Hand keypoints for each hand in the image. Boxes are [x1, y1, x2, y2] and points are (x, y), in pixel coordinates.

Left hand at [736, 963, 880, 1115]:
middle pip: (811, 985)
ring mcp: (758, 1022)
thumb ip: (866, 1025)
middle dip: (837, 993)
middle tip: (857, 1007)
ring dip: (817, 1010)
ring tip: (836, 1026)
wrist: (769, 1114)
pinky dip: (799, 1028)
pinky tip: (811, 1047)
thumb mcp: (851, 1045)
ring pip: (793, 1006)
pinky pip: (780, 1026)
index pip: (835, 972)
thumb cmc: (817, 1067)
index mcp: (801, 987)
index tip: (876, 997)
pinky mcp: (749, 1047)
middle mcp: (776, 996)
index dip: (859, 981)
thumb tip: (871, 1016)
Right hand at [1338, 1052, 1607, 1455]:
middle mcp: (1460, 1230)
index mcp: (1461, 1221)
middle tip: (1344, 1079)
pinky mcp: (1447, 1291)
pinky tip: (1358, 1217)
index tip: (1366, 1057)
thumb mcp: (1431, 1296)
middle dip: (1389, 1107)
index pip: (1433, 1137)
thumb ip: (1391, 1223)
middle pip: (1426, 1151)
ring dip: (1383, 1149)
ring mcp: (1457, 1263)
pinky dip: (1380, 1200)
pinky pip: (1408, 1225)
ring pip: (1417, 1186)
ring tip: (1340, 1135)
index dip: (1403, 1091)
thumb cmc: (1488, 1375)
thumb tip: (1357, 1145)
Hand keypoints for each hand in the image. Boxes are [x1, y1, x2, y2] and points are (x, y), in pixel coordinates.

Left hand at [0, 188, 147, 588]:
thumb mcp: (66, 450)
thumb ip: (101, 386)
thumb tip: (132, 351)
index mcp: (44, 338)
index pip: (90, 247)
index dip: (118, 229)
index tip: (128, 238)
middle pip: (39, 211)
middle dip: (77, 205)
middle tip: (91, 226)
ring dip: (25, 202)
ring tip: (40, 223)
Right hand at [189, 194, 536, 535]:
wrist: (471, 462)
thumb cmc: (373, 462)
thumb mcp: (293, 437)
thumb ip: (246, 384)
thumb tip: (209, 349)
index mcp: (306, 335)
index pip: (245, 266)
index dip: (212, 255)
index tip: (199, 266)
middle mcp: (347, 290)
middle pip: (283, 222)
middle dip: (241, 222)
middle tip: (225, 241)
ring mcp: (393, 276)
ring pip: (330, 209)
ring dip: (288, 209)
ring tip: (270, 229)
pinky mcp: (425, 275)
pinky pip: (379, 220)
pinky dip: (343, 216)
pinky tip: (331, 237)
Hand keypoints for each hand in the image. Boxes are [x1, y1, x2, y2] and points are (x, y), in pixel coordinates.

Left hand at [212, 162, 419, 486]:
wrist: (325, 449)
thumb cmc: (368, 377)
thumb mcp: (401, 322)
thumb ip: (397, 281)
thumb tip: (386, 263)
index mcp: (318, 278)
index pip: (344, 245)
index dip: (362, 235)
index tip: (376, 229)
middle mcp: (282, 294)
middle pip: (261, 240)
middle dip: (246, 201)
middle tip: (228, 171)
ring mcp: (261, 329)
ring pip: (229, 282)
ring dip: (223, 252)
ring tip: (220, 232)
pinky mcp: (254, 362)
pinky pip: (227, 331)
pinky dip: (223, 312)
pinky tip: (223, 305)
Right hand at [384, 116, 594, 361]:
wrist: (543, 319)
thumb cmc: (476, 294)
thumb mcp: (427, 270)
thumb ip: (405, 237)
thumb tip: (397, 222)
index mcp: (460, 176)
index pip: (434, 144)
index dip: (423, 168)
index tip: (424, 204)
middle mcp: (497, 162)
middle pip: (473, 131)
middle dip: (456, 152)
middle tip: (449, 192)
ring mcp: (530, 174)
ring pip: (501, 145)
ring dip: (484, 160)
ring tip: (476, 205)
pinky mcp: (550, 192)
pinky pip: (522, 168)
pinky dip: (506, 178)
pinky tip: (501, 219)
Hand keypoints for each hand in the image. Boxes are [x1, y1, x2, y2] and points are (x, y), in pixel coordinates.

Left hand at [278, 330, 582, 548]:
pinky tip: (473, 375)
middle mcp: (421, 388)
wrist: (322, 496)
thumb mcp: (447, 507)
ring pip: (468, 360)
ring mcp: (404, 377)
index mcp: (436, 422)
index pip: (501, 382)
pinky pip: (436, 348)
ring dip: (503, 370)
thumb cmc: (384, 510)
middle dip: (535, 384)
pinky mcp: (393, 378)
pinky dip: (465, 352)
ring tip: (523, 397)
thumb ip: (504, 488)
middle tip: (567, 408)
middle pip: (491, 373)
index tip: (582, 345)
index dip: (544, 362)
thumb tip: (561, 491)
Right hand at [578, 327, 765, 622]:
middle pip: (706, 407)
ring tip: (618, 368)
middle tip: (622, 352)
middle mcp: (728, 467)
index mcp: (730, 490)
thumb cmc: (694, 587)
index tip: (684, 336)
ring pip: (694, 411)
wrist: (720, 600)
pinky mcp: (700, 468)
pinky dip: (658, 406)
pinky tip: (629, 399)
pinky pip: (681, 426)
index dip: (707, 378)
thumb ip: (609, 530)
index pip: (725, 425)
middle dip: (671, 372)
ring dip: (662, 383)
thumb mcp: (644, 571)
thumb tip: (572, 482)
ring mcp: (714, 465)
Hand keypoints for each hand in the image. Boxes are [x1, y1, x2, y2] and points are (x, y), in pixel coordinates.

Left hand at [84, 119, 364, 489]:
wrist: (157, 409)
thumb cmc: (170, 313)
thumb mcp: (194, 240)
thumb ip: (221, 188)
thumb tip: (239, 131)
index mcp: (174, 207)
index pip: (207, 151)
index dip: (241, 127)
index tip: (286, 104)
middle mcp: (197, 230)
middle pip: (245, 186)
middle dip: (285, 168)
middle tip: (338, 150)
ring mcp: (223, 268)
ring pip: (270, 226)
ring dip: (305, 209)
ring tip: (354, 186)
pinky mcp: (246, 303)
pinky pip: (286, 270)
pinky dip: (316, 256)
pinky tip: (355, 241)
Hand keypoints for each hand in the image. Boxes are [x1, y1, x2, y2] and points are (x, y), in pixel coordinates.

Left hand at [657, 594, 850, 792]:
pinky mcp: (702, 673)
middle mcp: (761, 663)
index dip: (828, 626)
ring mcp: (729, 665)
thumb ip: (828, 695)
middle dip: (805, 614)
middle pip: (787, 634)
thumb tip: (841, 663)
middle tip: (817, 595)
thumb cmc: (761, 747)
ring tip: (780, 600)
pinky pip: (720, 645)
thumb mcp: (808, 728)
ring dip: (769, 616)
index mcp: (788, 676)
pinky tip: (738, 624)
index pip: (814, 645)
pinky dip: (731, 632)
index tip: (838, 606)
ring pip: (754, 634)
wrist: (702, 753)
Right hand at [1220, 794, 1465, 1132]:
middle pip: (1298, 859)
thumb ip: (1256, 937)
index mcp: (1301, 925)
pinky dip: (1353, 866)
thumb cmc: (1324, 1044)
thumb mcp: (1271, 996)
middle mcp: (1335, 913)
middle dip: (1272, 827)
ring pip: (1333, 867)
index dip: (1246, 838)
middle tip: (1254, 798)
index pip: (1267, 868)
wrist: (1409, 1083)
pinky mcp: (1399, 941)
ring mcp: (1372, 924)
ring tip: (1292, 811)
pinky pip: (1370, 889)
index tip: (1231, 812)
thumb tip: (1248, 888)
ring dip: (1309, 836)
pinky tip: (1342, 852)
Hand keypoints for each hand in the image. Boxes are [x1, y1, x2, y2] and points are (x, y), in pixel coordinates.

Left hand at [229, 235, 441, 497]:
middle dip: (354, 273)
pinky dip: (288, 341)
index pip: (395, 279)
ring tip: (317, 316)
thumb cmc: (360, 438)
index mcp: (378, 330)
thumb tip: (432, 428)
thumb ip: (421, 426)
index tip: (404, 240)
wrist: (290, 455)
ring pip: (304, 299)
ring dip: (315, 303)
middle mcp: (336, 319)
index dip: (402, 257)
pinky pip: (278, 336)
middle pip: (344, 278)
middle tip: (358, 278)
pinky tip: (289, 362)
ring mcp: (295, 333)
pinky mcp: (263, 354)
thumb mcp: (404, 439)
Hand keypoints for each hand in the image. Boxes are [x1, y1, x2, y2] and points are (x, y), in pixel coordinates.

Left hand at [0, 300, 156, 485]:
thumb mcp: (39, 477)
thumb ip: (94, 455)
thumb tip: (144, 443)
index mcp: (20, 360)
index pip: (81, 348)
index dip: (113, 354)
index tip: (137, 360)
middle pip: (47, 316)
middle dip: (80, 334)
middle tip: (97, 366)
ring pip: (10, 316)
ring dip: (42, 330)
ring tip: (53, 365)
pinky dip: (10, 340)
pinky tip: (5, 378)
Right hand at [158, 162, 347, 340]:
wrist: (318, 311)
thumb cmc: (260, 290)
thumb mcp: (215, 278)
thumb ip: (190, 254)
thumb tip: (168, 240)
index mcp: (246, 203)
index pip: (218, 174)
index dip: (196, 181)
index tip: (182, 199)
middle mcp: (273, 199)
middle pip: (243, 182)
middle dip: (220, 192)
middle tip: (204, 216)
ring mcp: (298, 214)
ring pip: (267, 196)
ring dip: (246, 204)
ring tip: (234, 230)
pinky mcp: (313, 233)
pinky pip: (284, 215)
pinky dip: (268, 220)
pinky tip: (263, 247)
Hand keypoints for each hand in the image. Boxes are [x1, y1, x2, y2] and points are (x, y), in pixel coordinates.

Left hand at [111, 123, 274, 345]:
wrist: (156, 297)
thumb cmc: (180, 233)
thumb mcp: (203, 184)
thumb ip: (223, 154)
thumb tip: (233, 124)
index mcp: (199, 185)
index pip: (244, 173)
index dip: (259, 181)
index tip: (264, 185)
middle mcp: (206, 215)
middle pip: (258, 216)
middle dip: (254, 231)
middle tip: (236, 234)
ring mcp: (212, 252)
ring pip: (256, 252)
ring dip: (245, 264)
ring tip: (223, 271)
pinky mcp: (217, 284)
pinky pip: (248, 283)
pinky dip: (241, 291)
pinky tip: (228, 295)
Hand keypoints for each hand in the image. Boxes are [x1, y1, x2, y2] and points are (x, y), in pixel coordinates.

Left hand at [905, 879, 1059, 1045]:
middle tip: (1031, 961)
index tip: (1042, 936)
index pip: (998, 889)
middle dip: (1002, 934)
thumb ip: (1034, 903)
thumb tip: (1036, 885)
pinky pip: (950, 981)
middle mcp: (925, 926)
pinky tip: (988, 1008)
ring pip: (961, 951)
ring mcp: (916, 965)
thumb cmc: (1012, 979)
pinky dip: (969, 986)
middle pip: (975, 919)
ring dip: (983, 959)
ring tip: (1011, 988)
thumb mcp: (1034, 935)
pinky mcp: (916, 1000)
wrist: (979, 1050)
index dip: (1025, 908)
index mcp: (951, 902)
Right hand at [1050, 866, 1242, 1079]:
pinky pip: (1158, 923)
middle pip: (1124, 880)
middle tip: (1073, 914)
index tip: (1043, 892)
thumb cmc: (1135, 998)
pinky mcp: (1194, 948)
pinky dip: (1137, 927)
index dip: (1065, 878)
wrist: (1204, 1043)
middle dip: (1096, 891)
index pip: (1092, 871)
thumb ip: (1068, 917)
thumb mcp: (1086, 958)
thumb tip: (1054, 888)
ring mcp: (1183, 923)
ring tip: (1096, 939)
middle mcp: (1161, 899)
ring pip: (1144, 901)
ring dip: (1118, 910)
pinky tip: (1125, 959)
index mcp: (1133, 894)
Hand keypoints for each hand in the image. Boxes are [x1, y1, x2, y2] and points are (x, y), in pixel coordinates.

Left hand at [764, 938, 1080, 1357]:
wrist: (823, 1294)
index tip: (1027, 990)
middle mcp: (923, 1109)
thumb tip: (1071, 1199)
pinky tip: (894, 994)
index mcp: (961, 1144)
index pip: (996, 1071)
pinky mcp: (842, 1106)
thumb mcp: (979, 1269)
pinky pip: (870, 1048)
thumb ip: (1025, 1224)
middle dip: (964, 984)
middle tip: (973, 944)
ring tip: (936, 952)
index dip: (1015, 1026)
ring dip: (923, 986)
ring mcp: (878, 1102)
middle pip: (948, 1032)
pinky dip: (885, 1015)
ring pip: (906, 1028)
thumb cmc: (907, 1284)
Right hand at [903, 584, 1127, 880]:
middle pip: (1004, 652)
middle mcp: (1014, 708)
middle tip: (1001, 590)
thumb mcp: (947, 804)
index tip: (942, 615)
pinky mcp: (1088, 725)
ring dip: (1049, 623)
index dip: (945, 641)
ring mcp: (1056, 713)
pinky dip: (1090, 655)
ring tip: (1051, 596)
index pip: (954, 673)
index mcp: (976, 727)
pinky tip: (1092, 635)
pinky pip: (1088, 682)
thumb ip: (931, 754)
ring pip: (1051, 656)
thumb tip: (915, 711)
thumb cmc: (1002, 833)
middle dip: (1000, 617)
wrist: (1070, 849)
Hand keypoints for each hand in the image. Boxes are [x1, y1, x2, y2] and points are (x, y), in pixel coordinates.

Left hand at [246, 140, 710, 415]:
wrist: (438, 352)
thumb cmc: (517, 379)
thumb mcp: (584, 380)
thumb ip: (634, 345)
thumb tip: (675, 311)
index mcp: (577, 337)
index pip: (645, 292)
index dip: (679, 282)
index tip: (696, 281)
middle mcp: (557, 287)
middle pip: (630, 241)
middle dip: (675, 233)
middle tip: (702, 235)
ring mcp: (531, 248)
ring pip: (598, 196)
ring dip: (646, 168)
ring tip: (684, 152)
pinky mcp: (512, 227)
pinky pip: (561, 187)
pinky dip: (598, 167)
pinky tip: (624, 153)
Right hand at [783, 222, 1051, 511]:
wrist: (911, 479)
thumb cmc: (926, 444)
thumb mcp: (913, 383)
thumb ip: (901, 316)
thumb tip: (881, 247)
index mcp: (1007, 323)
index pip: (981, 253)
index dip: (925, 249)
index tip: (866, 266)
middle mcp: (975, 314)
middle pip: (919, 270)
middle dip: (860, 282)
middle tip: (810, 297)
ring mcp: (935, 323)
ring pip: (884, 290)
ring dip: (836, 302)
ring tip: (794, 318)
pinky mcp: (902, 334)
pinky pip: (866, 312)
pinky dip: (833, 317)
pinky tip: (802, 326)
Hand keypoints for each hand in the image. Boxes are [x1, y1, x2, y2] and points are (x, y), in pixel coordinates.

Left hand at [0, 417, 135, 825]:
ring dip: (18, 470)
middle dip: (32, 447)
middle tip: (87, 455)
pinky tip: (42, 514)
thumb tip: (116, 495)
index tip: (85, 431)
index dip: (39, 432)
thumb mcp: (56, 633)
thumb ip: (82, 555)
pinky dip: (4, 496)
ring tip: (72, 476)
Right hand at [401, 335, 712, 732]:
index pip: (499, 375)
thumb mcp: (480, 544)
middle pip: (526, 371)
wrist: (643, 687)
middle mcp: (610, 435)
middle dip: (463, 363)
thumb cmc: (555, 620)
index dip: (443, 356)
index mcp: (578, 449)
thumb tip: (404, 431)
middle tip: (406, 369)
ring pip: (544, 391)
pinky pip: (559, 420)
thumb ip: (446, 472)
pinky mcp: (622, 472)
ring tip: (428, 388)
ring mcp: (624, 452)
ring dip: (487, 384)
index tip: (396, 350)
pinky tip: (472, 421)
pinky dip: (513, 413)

■ ■ ■ ■

WHAT THE TASK ASKS: Taking the entries above, print exactly the lines starting at the line with "middle pip: (261, 240)" and ending at the line with "middle dip: (671, 372)", both included.

YOUR RESPONSE:
middle pip: (261, 240)
middle dip: (246, 201)
middle tip: (228, 171)
ring mcp: (261, 329)
ring pip: (229, 282)
ring dip: (223, 252)
ring tip: (220, 232)
pinky mcp: (254, 362)
pinky pip: (227, 331)
pinky dip: (223, 312)
pinky tip: (223, 305)
Right hand at [384, 116, 594, 361]:
wrist: (543, 319)
thumb cmc: (476, 294)
thumb mcp: (427, 270)
thumb ip: (405, 237)
thumb tip: (397, 222)
index mcp: (460, 176)
index pip: (434, 144)
index dip: (423, 168)
index tip: (424, 204)
middle mcp: (497, 162)
middle pip: (473, 131)
middle dip: (456, 152)
middle tip: (449, 192)
ring mcp: (530, 174)
ring pip: (501, 145)
ring dip: (484, 160)
ring tip: (476, 205)
pinky mcp: (550, 192)
pinky pip: (522, 168)
pinky dip: (506, 178)
pinky tip: (501, 219)
Hand keypoints for each hand in the image. Boxes are [x1, y1, x2, y2] and points are (x, y), in pixel coordinates.

Left hand at [278, 330, 582, 548]:
pinky tip: (473, 375)
middle mcp: (421, 388)
wrist: (322, 496)
thumb mcp: (447, 507)
ring pip: (468, 360)
ring mcp: (404, 377)
index mcp: (436, 422)
index pip: (501, 382)
pinky pip: (436, 348)
ring dip: (503, 370)
thumb cmc: (384, 510)
middle dip: (535, 384)
pinky mcp: (393, 378)
pinky dip: (465, 352)
ring tip: (523, 397)
thumb ip: (504, 488)
middle tip: (567, 408)
middle pip: (491, 373)
index tip: (582, 345)
index dip: (544, 362)
thumb tip: (561, 491)
Right hand at [578, 327, 765, 622]:
middle pip: (706, 407)
ring tip: (618, 368)
middle tip: (622, 352)
middle mcp: (728, 467)
index mcp: (730, 490)
thumb cmc: (694, 587)
index tip: (684, 336)
ring pip: (694, 411)
wrist: (720, 600)
pinky mcp: (700, 468)
pinky dip: (658, 406)
pinky tip: (629, 399)
pinky pip: (681, 426)
index dip: (707, 378)
thumb ip: (609, 530)
index pip: (725, 425)
middle dip: (671, 372)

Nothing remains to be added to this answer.